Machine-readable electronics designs
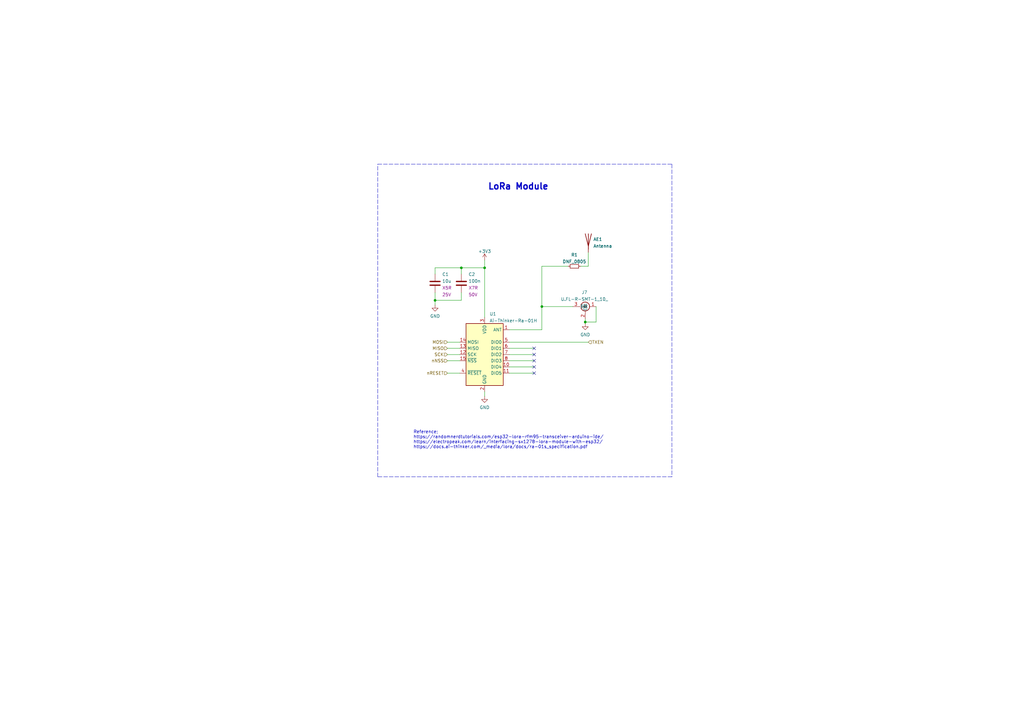
<source format=kicad_sch>
(kicad_sch (version 20211123) (generator eeschema)

  (uuid 6dc5f4c4-68b9-406c-8e01-93dfea35b162)

  (paper "A3")

  (title_block
    (title "FLORA-RA01H")
    (date "2022-12-05")
    (rev "C")
  )

  

  (junction (at 222.25 125.73) (diameter 0) (color 0 0 0 0)
    (uuid 034f4333-c29b-4b1b-9a5f-6d73c4f36655)
  )
  (junction (at 189.23 109.855) (diameter 0) (color 0 0 0 0)
    (uuid 50de83ab-10d8-4f85-86a0-a06133fd1531)
  )
  (junction (at 198.755 109.855) (diameter 0) (color 0 0 0 0)
    (uuid 5c070ac5-0415-485b-b555-12a301aaaa59)
  )
  (junction (at 240.03 132.08) (diameter 0) (color 0 0 0 0)
    (uuid 86926fff-cbd8-4c88-96bb-bc7770a6babb)
  )
  (junction (at 178.435 123.19) (diameter 0) (color 0 0 0 0)
    (uuid d4712904-c690-422c-8d42-95946cbf0012)
  )

  (no_connect (at 219.075 147.955) (uuid 647268f8-771b-4cd8-8be8-8b1b4bce2db6))
  (no_connect (at 219.075 145.415) (uuid 647268f8-771b-4cd8-8be8-8b1b4bce2db6))
  (no_connect (at 219.075 150.495) (uuid 647268f8-771b-4cd8-8be8-8b1b4bce2db6))
  (no_connect (at 219.075 142.875) (uuid 647268f8-771b-4cd8-8be8-8b1b4bce2db6))
  (no_connect (at 219.075 153.035) (uuid 647268f8-771b-4cd8-8be8-8b1b4bce2db6))

  (wire (pts (xy 222.25 109.22) (xy 233.045 109.22))
    (stroke (width 0) (type default) (color 0 0 0 0))
    (uuid 0849b236-4e6c-4ddc-9e93-0aa132dddd5a)
  )
  (wire (pts (xy 240.03 132.08) (xy 240.03 132.715))
    (stroke (width 0) (type default) (color 0 0 0 0))
    (uuid 0d5e7a2a-7693-4ed4-ba7e-2f7ca2d6ea11)
  )
  (polyline (pts (xy 154.94 67.31) (xy 275.59 67.31))
    (stroke (width 0) (type default) (color 0 0 0 0))
    (uuid 1430666e-99d1-4f5e-a90d-db9ac1d3ae85)
  )

  (wire (pts (xy 198.755 109.855) (xy 189.23 109.855))
    (stroke (width 0) (type default) (color 0 0 0 0))
    (uuid 1926efdb-cd58-4df3-995a-db65dc8c6db0)
  )
  (wire (pts (xy 178.435 123.19) (xy 189.23 123.19))
    (stroke (width 0) (type default) (color 0 0 0 0))
    (uuid 1ed4053b-58ec-411d-8c73-986cf36113e8)
  )
  (wire (pts (xy 198.755 160.655) (xy 198.755 162.56))
    (stroke (width 0) (type default) (color 0 0 0 0))
    (uuid 274414ab-1890-467f-a7af-4d612100a2a6)
  )
  (wire (pts (xy 208.915 140.335) (xy 241.3 140.335))
    (stroke (width 0) (type default) (color 0 0 0 0))
    (uuid 2a71212d-8319-4e16-9d56-dfc19b65981c)
  )
  (wire (pts (xy 208.915 153.035) (xy 219.075 153.035))
    (stroke (width 0) (type default) (color 0 0 0 0))
    (uuid 30182ee1-7b1c-439a-aee1-75653ab522c7)
  )
  (wire (pts (xy 189.23 109.855) (xy 178.435 109.855))
    (stroke (width 0) (type default) (color 0 0 0 0))
    (uuid 327696c2-8d20-4430-a247-a26f17e27580)
  )
  (wire (pts (xy 222.25 125.73) (xy 234.95 125.73))
    (stroke (width 0) (type default) (color 0 0 0 0))
    (uuid 3f5fe1b9-c63a-4911-998b-e94c73303f90)
  )
  (wire (pts (xy 240.03 130.81) (xy 240.03 132.08))
    (stroke (width 0) (type default) (color 0 0 0 0))
    (uuid 4702ba51-2339-45f0-8ee5-4454cfea9522)
  )
  (wire (pts (xy 189.23 123.19) (xy 189.23 120.015))
    (stroke (width 0) (type default) (color 0 0 0 0))
    (uuid 4e613007-8306-42bd-ad86-b70b55b787ac)
  )
  (wire (pts (xy 178.435 120.015) (xy 178.435 123.19))
    (stroke (width 0) (type default) (color 0 0 0 0))
    (uuid 5615dfa1-4b67-4b29-8e84-518e088f10e4)
  )
  (wire (pts (xy 238.125 109.22) (xy 241.3 109.22))
    (stroke (width 0) (type default) (color 0 0 0 0))
    (uuid 66526736-2465-42a1-a474-8bb1d9d447a5)
  )
  (wire (pts (xy 178.435 109.855) (xy 178.435 112.395))
    (stroke (width 0) (type default) (color 0 0 0 0))
    (uuid 76f9fbd2-e2ab-4305-8433-5c337db7eece)
  )
  (wire (pts (xy 183.515 147.955) (xy 188.595 147.955))
    (stroke (width 0) (type default) (color 0 0 0 0))
    (uuid 80a22346-a038-4c3b-b956-1aa2992e0022)
  )
  (wire (pts (xy 183.515 153.035) (xy 188.595 153.035))
    (stroke (width 0) (type default) (color 0 0 0 0))
    (uuid 83abc281-50cb-48bb-8e44-6469265be44c)
  )
  (wire (pts (xy 241.3 109.22) (xy 241.3 103.505))
    (stroke (width 0) (type default) (color 0 0 0 0))
    (uuid 83ff7081-b825-4aa8-af36-188781494bd9)
  )
  (wire (pts (xy 198.755 130.175) (xy 198.755 109.855))
    (stroke (width 0) (type default) (color 0 0 0 0))
    (uuid 8bad04db-360d-4e9a-872f-03ee1c4cde9a)
  )
  (wire (pts (xy 183.515 142.875) (xy 188.595 142.875))
    (stroke (width 0) (type default) (color 0 0 0 0))
    (uuid 8e8bf211-5a51-444a-bc4e-164ba3354dfd)
  )
  (polyline (pts (xy 154.94 195.58) (xy 154.94 67.31))
    (stroke (width 0) (type default) (color 0 0 0 0))
    (uuid 906cc1b0-c10b-4d19-b3ad-831c68f04015)
  )

  (wire (pts (xy 208.915 142.875) (xy 219.075 142.875))
    (stroke (width 0) (type default) (color 0 0 0 0))
    (uuid a470b3f7-a425-48eb-9c48-66376cb6fc57)
  )
  (wire (pts (xy 183.515 145.415) (xy 188.595 145.415))
    (stroke (width 0) (type default) (color 0 0 0 0))
    (uuid aa45525f-8965-4103-ba53-015620db15c1)
  )
  (wire (pts (xy 244.475 125.73) (xy 244.475 132.08))
    (stroke (width 0) (type default) (color 0 0 0 0))
    (uuid ab79c825-8b42-4f63-8b96-e4289b9067f5)
  )
  (wire (pts (xy 189.23 109.855) (xy 189.23 112.395))
    (stroke (width 0) (type default) (color 0 0 0 0))
    (uuid b1392027-f157-440a-aff0-ef0d5949b30a)
  )
  (wire (pts (xy 198.755 106.68) (xy 198.755 109.855))
    (stroke (width 0) (type default) (color 0 0 0 0))
    (uuid b2ca14c3-9645-4c6b-8d7c-fa1223882a76)
  )
  (wire (pts (xy 222.25 125.73) (xy 222.25 109.22))
    (stroke (width 0) (type default) (color 0 0 0 0))
    (uuid b8e3c596-1728-4f91-afdb-f41a71a2a3de)
  )
  (wire (pts (xy 208.915 145.415) (xy 219.075 145.415))
    (stroke (width 0) (type default) (color 0 0 0 0))
    (uuid bdefe6a7-18e2-48a5-8a67-ce5329af5a61)
  )
  (wire (pts (xy 178.435 123.19) (xy 178.435 125.095))
    (stroke (width 0) (type default) (color 0 0 0 0))
    (uuid c4c31a0b-357e-436e-bec5-9aa25df89a44)
  )
  (wire (pts (xy 208.915 147.955) (xy 219.075 147.955))
    (stroke (width 0) (type default) (color 0 0 0 0))
    (uuid ce2d661d-d76f-4251-9b4f-c701b50c101a)
  )
  (wire (pts (xy 183.515 140.335) (xy 188.595 140.335))
    (stroke (width 0) (type default) (color 0 0 0 0))
    (uuid d3784b20-2814-4bb8-b23c-25b4ec1c0615)
  )
  (wire (pts (xy 208.915 150.495) (xy 219.075 150.495))
    (stroke (width 0) (type default) (color 0 0 0 0))
    (uuid d3ba7f36-fda9-4191-8363-18e6f263ffab)
  )
  (wire (pts (xy 222.25 135.255) (xy 222.25 125.73))
    (stroke (width 0) (type default) (color 0 0 0 0))
    (uuid dd45a096-e389-4f5f-87f5-3dfa4cd687ad)
  )
  (wire (pts (xy 244.475 132.08) (xy 240.03 132.08))
    (stroke (width 0) (type default) (color 0 0 0 0))
    (uuid dec07b9b-18fc-4066-a12f-7db28972cba9)
  )
  (wire (pts (xy 208.915 135.255) (xy 222.25 135.255))
    (stroke (width 0) (type default) (color 0 0 0 0))
    (uuid e72ab409-8e0d-4178-9160-c0ccc24e6905)
  )
  (polyline (pts (xy 275.59 67.31) (xy 275.59 195.58))
    (stroke (width 0) (type default) (color 0 0 0 0))
    (uuid ec444b97-7ddd-4497-8e72-a8fcb4840c03)
  )
  (polyline (pts (xy 275.59 195.58) (xy 154.94 195.58))
    (stroke (width 0) (type default) (color 0 0 0 0))
    (uuid efb07c38-90cd-4105-bf6b-cfbd092ad38b)
  )

  (text "LoRa Module" (at 200.025 78.105 0)
    (effects (font (size 2.54 2.54) (thickness 0.508) bold) (justify left bottom))
    (uuid 23729474-5981-4e01-a1d3-cd55f52b70d9)
  )
  (text "Reference;\nhttps://randomnerdtutorials.com/esp32-lora-rfm95-transceiver-arduino-ide/\nhttps://electropeak.com/learn/interfacing-sx1278-lora-module-with-esp32/\nhttps://docs.ai-thinker.com/_media/lora/docs/ra-01s_specification.pdf"
    (at 169.545 184.15 0)
    (effects (font (size 1.27 1.27)) (justify left bottom))
    (uuid 643a5c35-c8ac-4fca-a8bf-42bed6f5de92)
  )

  (hierarchical_label "MISO" (shape input) (at 183.515 142.875 180)
    (effects (font (size 1.27 1.27)) (justify right))
    (uuid 3acaf950-5e72-4340-b0d7-9590066fdf29)
  )
  (hierarchical_label "SCK" (shape input) (at 183.515 145.415 180)
    (effects (font (size 1.27 1.27)) (justify right))
    (uuid 9a4ca837-e99c-4be7-a02f-8008d620be03)
  )
  (hierarchical_label "TXEN" (shape input) (at 241.3 140.335 0)
    (effects (font (size 1.27 1.27)) (justify left))
    (uuid 9eacaaa7-3cef-4c28-ab34-0c42a2588cca)
  )
  (hierarchical_label "nRESET" (shape input) (at 183.515 153.035 180)
    (effects (font (size 1.27 1.27)) (justify right))
    (uuid b3b4174d-d355-4cd2-9427-ca5148809da9)
  )
  (hierarchical_label "MOSI" (shape input) (at 183.515 140.335 180)
    (effects (font (size 1.27 1.27)) (justify right))
    (uuid c772e430-b260-4ff0-8e81-061edbadfc67)
  )
  (hierarchical_label "nNSS" (shape input) (at 183.515 147.955 180)
    (effects (font (size 1.27 1.27)) (justify right))
    (uuid e47b7047-7bb0-48da-8934-e59b34ded11f)
  )

  (symbol (lib_id "RF_JLC:Ai-Thinker-Ra-01H") (at 198.755 145.415 0) (unit 1)
    (in_bom yes) (on_board yes) (fields_autoplaced)
    (uuid 361ef32f-df03-4c0a-b1ec-da0055861d33)
    (property "Reference" "U1" (id 0) (at 200.7744 128.7485 0)
      (effects (font (size 1.27 1.27)) (justify left))
    )
    (property "Value" "Ai-Thinker-Ra-01H" (id 1) (at 200.7744 131.5236 0)
      (effects (font (size 1.27 1.27)) (justify left))
    )
    (property "Footprint" "RF_Module:Ai-Thinker-Ra-01-LoRa" (id 2) (at 224.155 155.575 0)
      (effects (font (size 1.27 1.27)) hide)
    )
    (property "Datasheet" "https://cdn.ozdisan.com/ETicaret_Dosya/632831_134737.pdf" (id 3) (at 201.295 127.635 0)
      (effects (font (size 1.27 1.27)) hide)
    )
    (property "LCSC" "C503593" (id 4) (at 198.755 145.415 0)
      (effects (font (size 1.27 1.27)) hide)
    )
    (pin "1" (uuid 121d3f26-18c7-44c5-bc5d-d20cc3d198cf))
    (pin "10" (uuid d6ff10d9-b9c6-4b89-9637-81aec7e90e89))
    (pin "11" (uuid 7b2daaff-2807-493a-a891-7e134b56d607))
    (pin "12" (uuid e30d3a9c-b440-48b8-a02c-3b24b32065c9))
    (pin "13" (uuid 58495835-b706-4276-8a7a-0530cb102f30))
    (pin "14" (uuid 727fd17b-2514-45b6-a580-bec774717ec9))
    (pin "15" (uuid 1ecc4860-a257-4cbb-a274-41c88f779d0f))
    (pin "16" (uuid c9c2d8a6-a6bf-4a73-9d06-62bf8a5cb586))
    (pin "2" (uuid 3c41cbd6-a157-4677-95fb-3dcb00e63628))
    (pin "3" (uuid 202d5f78-ae9c-438e-9dd2-98379b2148d1))
    (pin "4" (uuid c3be5377-111b-4bb6-87aa-916715b56a45))
    (pin "5" (uuid e36784ed-e766-4211-8d29-68b2c0bc0e72))
    (pin "6" (uuid 77d7cd3a-1af1-4662-af09-0bb6eb6dda0f))
    (pin "7" (uuid 160494e5-0e17-4236-9f88-3caf3f0be361))
    (pin "8" (uuid e5db5720-2256-4be3-8ade-742460f92527))
    (pin "9" (uuid cc18a6cb-f5af-4714-945e-80079d7d7f35))
  )

  (symbol (lib_id "power:GND") (at 240.03 132.715 0) (unit 1)
    (in_bom yes) (on_board yes) (fields_autoplaced)
    (uuid 445572e4-939b-4bc5-a567-fadb15a4cd4c)
    (property "Reference" "#PWR0122" (id 0) (at 240.03 139.065 0)
      (effects (font (size 1.27 1.27)) hide)
    )
    (property "Value" "GND" (id 1) (at 240.03 137.2775 0))
    (property "Footprint" "" (id 2) (at 240.03 132.715 0)
      (effects (font (size 1.27 1.27)) hide)
    )
    (property "Datasheet" "" (id 3) (at 240.03 132.715 0)
      (effects (font (size 1.27 1.27)) hide)
    )
    (pin "1" (uuid 14c65173-7f7f-4356-8129-e74d5d27e54b))
  )

  (symbol (lib_id "Device:Antenna") (at 241.3 98.425 0) (unit 1)
    (in_bom yes) (on_board yes) (fields_autoplaced)
    (uuid 4571e83f-4c0e-4549-b18f-7cab303c883e)
    (property "Reference" "AE1" (id 0) (at 243.332 98.1515 0)
      (effects (font (size 1.27 1.27)) (justify left))
    )
    (property "Value" "Antenna" (id 1) (at 243.332 100.9266 0)
      (effects (font (size 1.27 1.27)) (justify left))
    )
    (property "Footprint" "RF_Antenna:Texas_SWRA416_868MHz_915MHz" (id 2) (at 241.3 98.425 0)
      (effects (font (size 1.27 1.27)) hide)
    )
    (property "Datasheet" "~" (id 3) (at 241.3 98.425 0)
      (effects (font (size 1.27 1.27)) hide)
    )
    (pin "1" (uuid 4900bb3e-a888-4464-9572-79cc2509cca7))
  )

  (symbol (lib_id "Connector_JLC:U.FL-R-SMT-1_10_") (at 234.95 125.73 0) (unit 1)
    (in_bom yes) (on_board yes) (fields_autoplaced)
    (uuid 4da98352-1beb-4c8a-b650-e1a4850f9399)
    (property "Reference" "J7" (id 0) (at 239.7125 119.9369 0))
    (property "Value" "U.FL-R-SMT-1_10_" (id 1) (at 239.7125 122.712 0))
    (property "Footprint" "SamacSys_Parts:U.FL-R-SMT-1_10_" (id 2) (at 252.73 118.745 0)
      (effects (font (size 1.27 1.27)) (justify left) hide)
    )
    (property "Datasheet" "https://www.hirose.com/product/document?clcode=CL0331-0472-2-10&productname=U.FL-R-SMT-1(10)&series=U.FL&documenttype=2DDrawing&lang=en&documentid=0000940684" (id 3) (at 252.73 121.285 0)
      (effects (font (size 1.27 1.27)) (justify left) hide)
    )
    (property "Description" "UFL SMT PCB receptable,DC-6GHz Hirose Straight 50 Surface Mount UFL Connector, Receptacle, Solder Termination Coaxial" (id 4) (at 252.73 123.825 0)
      (effects (font (size 1.27 1.27)) (justify left) hide)
    )
    (property "Height" "" (id 5) (at 252.73 126.365 0)
      (effects (font (size 1.27 1.27)) (justify left) hide)
    )
    (property "Manufacturer_Name" "Hirose" (id 6) (at 252.73 128.905 0)
      (effects (font (size 1.27 1.27)) (justify left) hide)
    )
    (property "Manufacturer_Part_Number" "U.FL-R-SMT-1(10)" (id 7) (at 252.73 131.445 0)
      (effects (font (size 1.27 1.27)) (justify left) hide)
    )
    (property "Mouser Part Number" "798-U.FL-R-SMT-110" (id 8) (at 252.73 133.985 0)
      (effects (font (size 1.27 1.27)) (justify left) hide)
    )
    (property "Mouser Price/Stock" "https://www.mouser.co.uk/ProductDetail/Hirose-Connector/U.FL-R-SMT-110?qs=kL1ClTr6oBoOdtqlGQpQrQ%3D%3D" (id 9) (at 252.73 136.525 0)
      (effects (font (size 1.27 1.27)) (justify left) hide)
    )
    (property "Arrow Part Number" "U.FL-R-SMT-1(10)" (id 10) (at 252.73 139.065 0)
      (effects (font (size 1.27 1.27)) (justify left) hide)
    )
    (property "Arrow Price/Stock" "https://www.arrow.com/en/products/u.fl-r-smt-1-10/hirose-electric" (id 11) (at 252.73 141.605 0)
      (effects (font (size 1.27 1.27)) (justify left) hide)
    )
    (property "Mouser Testing Part Number" "" (id 12) (at 252.73 144.145 0)
      (effects (font (size 1.27 1.27)) (justify left) hide)
    )
    (property "Mouser Testing Price/Stock" "" (id 13) (at 252.73 146.685 0)
      (effects (font (size 1.27 1.27)) (justify left) hide)
    )
    (property "LCSC" "C88373" (id 14) (at 256.54 126.365 0)
      (effects (font (size 1.27 1.27)) hide)
    )
    (pin "1" (uuid 854a856d-a512-4009-b9eb-71055127a431))
    (pin "2" (uuid 1950af89-abe2-412e-bc56-09c290b8aa35))
    (pin "3" (uuid d879202b-438b-4bc2-8d19-e09a719fd08b))
  )

  (symbol (lib_id "Capacitor_JLC:10u") (at 178.435 116.205 0) (unit 1)
    (in_bom yes) (on_board yes) (fields_autoplaced)
    (uuid 666a127f-bbf1-44d7-9945-883a859a094b)
    (property "Reference" "C1" (id 0) (at 181.356 112.5214 0)
      (effects (font (size 1.27 1.27)) (justify left))
    )
    (property "Value" "10u" (id 1) (at 181.356 115.2965 0)
      (effects (font (size 1.27 1.27)) (justify left))
    )
    (property "Footprint" "Capacitor_SMD:C_0805_2012Metric" (id 2) (at 179.4002 120.015 0)
      (effects (font (size 1.27 1.27)) hide)
    )
    (property "Datasheet" "~" (id 3) (at 178.435 116.205 0)
      (effects (font (size 1.27 1.27)) hide)
    )
    (property "Type" "X5R" (id 4) (at 181.356 118.0716 0)
      (effects (font (size 1.27 1.27)) (justify left))
    )
    (property "LCSC" "C15850" (id 5) (at 178.435 116.205 0)
      (effects (font (size 1.27 1.27)) hide)
    )
    (property "Voltage" "25V" (id 6) (at 181.356 120.8467 0)
      (effects (font (size 1.27 1.27)) (justify left))
    )
    (pin "1" (uuid 100a73e7-13ce-43bc-8783-1b4a2e371823))
    (pin "2" (uuid b80a23dc-70c6-40fa-a1c3-f168abe051ed))
  )

  (symbol (lib_id "power:GND") (at 178.435 125.095 0) (unit 1)
    (in_bom yes) (on_board yes) (fields_autoplaced)
    (uuid 7f0a0f10-ee10-4f68-8ded-36542575b213)
    (property "Reference" "#PWR0101" (id 0) (at 178.435 131.445 0)
      (effects (font (size 1.27 1.27)) hide)
    )
    (property "Value" "GND" (id 1) (at 178.435 129.6575 0))
    (property "Footprint" "" (id 2) (at 178.435 125.095 0)
      (effects (font (size 1.27 1.27)) hide)
    )
    (property "Datasheet" "" (id 3) (at 178.435 125.095 0)
      (effects (font (size 1.27 1.27)) hide)
    )
    (pin "1" (uuid b2e2e89a-b42c-4e55-b024-e1dc08a4ded3))
  )

  (symbol (lib_id "personal:DNF_0805") (at 235.585 109.22 90) (unit 1)
    (in_bom yes) (on_board yes) (fields_autoplaced)
    (uuid 8f971229-3ee8-4803-b51a-342c6dcdfcc2)
    (property "Reference" "R1" (id 0) (at 235.585 104.5169 90))
    (property "Value" "DNF_0805" (id 1) (at 235.585 107.292 90))
    (property "Footprint" "Resistor_SMD:R_0805_2012Metric_Pad1.20x1.40mm_HandSolder" (id 2) (at 235.585 109.22 0)
      (effects (font (size 1.27 1.27)) hide)
    )
    (property "Datasheet" "~" (id 3) (at 235.585 109.22 0)
      (effects (font (size 1.27 1.27)) hide)
    )
    (pin "1" (uuid 665a1f50-7a71-4bc6-90f3-d05f6f757214))
    (pin "2" (uuid 58e0d67e-3866-42bc-b442-1e92d1ef5b70))
  )

  (symbol (lib_id "Capacitor_JLC:100n") (at 189.23 116.205 0) (unit 1)
    (in_bom yes) (on_board yes) (fields_autoplaced)
    (uuid d0b7a114-3739-4879-b858-4db4d8fb9b8f)
    (property "Reference" "C2" (id 0) (at 192.151 112.5214 0)
      (effects (font (size 1.27 1.27)) (justify left))
    )
    (property "Value" "100n" (id 1) (at 192.151 115.2965 0)
      (effects (font (size 1.27 1.27)) (justify left))
    )
    (property "Footprint" "Capacitor_SMD:C_0402_1005Metric" (id 2) (at 221.615 118.11 0)
      (effects (font (size 1.27 1.27)) hide)
    )
    (property "Datasheet" "~" (id 3) (at 189.23 116.205 0)
      (effects (font (size 1.27 1.27)) hide)
    )
    (property "Type" "X7R" (id 4) (at 192.151 118.0716 0)
      (effects (font (size 1.27 1.27)) (justify left))
    )
    (property "LCSC" "C307331" (id 5) (at 208.915 116.205 0)
      (effects (font (size 1.27 1.27)) hide)
    )
    (property "Voltage" "50V" (id 6) (at 192.151 120.8467 0)
      (effects (font (size 1.27 1.27)) (justify left))
    )
    (pin "1" (uuid 8d65c9ab-d01f-47b9-9a50-b30639aa215d))
    (pin "2" (uuid 8e299ddc-1f56-4137-a8ec-cd5521d55593))
  )

  (symbol (lib_id "power:+3V3") (at 198.755 106.68 0) (unit 1)
    (in_bom yes) (on_board yes) (fields_autoplaced)
    (uuid d69a5db1-1044-402e-a9d0-ac8cc7d19c6c)
    (property "Reference" "#PWR0102" (id 0) (at 198.755 110.49 0)
      (effects (font (size 1.27 1.27)) hide)
    )
    (property "Value" "+3V3" (id 1) (at 198.755 103.0755 0))
    (property "Footprint" "" (id 2) (at 198.755 106.68 0)
      (effects (font (size 1.27 1.27)) hide)
    )
    (property "Datasheet" "" (id 3) (at 198.755 106.68 0)
      (effects (font (size 1.27 1.27)) hide)
    )
    (pin "1" (uuid 4988d8ad-a076-4c48-93ad-3a1428cbbd9a))
  )

  (symbol (lib_id "power:GND") (at 198.755 162.56 0) (unit 1)
    (in_bom yes) (on_board yes) (fields_autoplaced)
    (uuid dfa2c928-7d9a-4cd3-90db-112716296421)
    (property "Reference" "#PWR0103" (id 0) (at 198.755 168.91 0)
      (effects (font (size 1.27 1.27)) hide)
    )
    (property "Value" "GND" (id 1) (at 198.755 167.1225 0))
    (property "Footprint" "" (id 2) (at 198.755 162.56 0)
      (effects (font (size 1.27 1.27)) hide)
    )
    (property "Datasheet" "" (id 3) (at 198.755 162.56 0)
      (effects (font (size 1.27 1.27)) hide)
    )
    (pin "1" (uuid ffde4898-4c0e-4c24-bd8c-aadcd7279172))
  )
)

</source>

▸ **REQUIRED ACTION**
Throughout the data above, report every line that contains the string "Footprint".

▸ **SOLUTION TO THIS PROBLEM**
    (property "Footprint" "RF_Module:Ai-Thinker-Ra-01-LoRa" (id 2) (at 224.155 155.575 0)
    (property "Footprint" "" (id 2) (at 240.03 132.715 0)
    (property "Footprint" "RF_Antenna:Texas_SWRA416_868MHz_915MHz" (id 2) (at 241.3 98.425 0)
    (property "Footprint" "SamacSys_Parts:U.FL-R-SMT-1_10_" (id 2) (at 252.73 118.745 0)
    (property "Footprint" "Capacitor_SMD:C_0805_2012Metric" (id 2) (at 179.4002 120.015 0)
    (property "Footprint" "" (id 2) (at 178.435 125.095 0)
    (property "Footprint" "Resistor_SMD:R_0805_2012Metric_Pad1.20x1.40mm_HandSolder" (id 2) (at 235.585 109.22 0)
    (property "Footprint" "Capacitor_SMD:C_0402_1005Metric" (id 2) (at 221.615 118.11 0)
    (property "Footprint" "" (id 2) (at 198.755 106.68 0)
    (property "Footprint" "" (id 2) (at 198.755 162.56 0)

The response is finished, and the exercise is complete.